Rosa artık bu haksızlığa katlanmak istemiyordu. Yerini vermeyi reddetti ve tutuklandı. Bu olay manşetlere taşındı, oradan da Dr. Martin luther King´´e. Gerisini tarih anlatıyor. Rosa, ölünceye kadar zencilerin, özellikle de gençlerin adil, eşitlikçi ve daha iyi bir dünyada yaşamaları için çalıştı.
Rosa odak noktasını, tutkusunu asla kaybetmedi.
Peki sizin tutkunuz ne?
Eğer bir yöneticiyseniz, ekibinizdeki herkesin kendi alanlarında bir lider olması olasılğını değerlendirin. Eğer onlara odak noktalarını, tutkularını bulmada yardımcı olsaydınız... Yaratmak istediklerine dair tam bir vizyona sahip bir liderler takımınız olsaydı... Olasılıkları bir düşünün.
İnsanlara liderlik edin...
Bazı yöneticiler içlerindeki lideri serbest bırakmaktan korkar. Bunun nedeni çoğunlukla kendi tutkularını, kendi odak noktalarını henüz bulmamış olmalarıdır. Kendilerini tehdit edilmiş ve güvensiz hissederler ve sert davranışlarla bunu gizlemeye çalışırlar.
Onlar insanları idare etmeye çalışır, tıpkı eşyalara yaptıkları gibi.

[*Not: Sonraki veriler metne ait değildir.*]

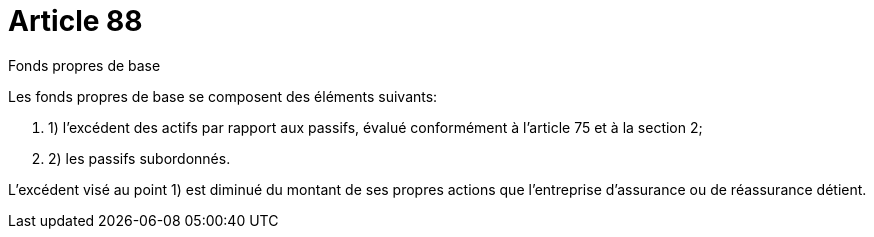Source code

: = Article 88

Fonds propres de base

Les fonds propres de base se composent des éléments suivants:

. 1) l'excédent des actifs par rapport aux passifs, évalué conformément à l'article 75 et à la section 2;

. 2) les passifs subordonnés.

L'excédent visé au point 1) est diminué du montant de ses propres actions que l'entreprise d'assurance ou de réassurance détient.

“İnsanlar bizim en değerli varlğımızdır” sözünü yanlış anlayarak insanlara gerçekten de nesne gibi davranırlar. Dirençle karşılaştıklarında da sert tekniklerine başvururlar. Sonuç, üzücü ve acınası bir durumdur; düşük moral, düşük enerji ve isteksizlik.
Diğer yandan liderler, sahip oldukları en büyük varlığın insanlarla ilişkileri olduğunu bilir.
Kararı vermeye hazır mısınız? Şu anda tabii ki güvenli yolu, yönetici olmayı da seçebilirsiniz. Karar sizin. Bir lider değil de bir yönetici olmanın da kendine göre sonuçları olacaktır. Kathrine Hathaway bunu şöyle ifade eder:
Eğer sonuçlarından kormanız, sizi derin içgüdünüzü takip etmekten alı koyuyorsa, yaşamınız güvenli, çıkarlara uygun ve önemsiz olacaktır.
Walt disney´´in de dediği gibi, lider olmak merak, cesaret, süreklilik ve hepsinden önemlisi güven gerektirir. Lider olma kararını verip içinizdeki liderleri serbest bırakmaya hazır mısınız? Kendinize güveniyor musunuz?
Eğer peşinden ordular sürükleyebilen bir lider olmak istiyorsanız, işte liderlik yolunuzun başlangıcı için size yedi adım:
• Kendi özünüzü tanıyın ve yaratmak istediğiniz şeyin ne olduğunu bilin
• Anlamlı ve gerçekleştirmesi zor bir hedef seçin. Hedefinize tutkuyla bağlanın.
• Hedefinizi basit kelimelerle ifade edin.
• Ölçülebilir ya da en azından gözlemlenebilir bir sonuç olarak dile getirin
• Kendinize, bu benim sabah yataktan kalkmamı sağlayacak mı diye sorun
• Bu bazı geceleri uykusuz geçirmeme neden olacak mı? deyin.
• Bunu dünyaya duyurun ve açıkça, sorgusuzca inanın
Bu yedi adım, liderlik yolculuğunuza başlamanızı sağlayacak. Eğer bir yerde takıldıysanız da yeniden hız kazanmanıza yardımcı olacak. Unutmayın, eğer hedefinize sorgusuzca inanırsanız önünüzde hiçbir engel kalmayacaktır. İlk ve en önemli adım budur.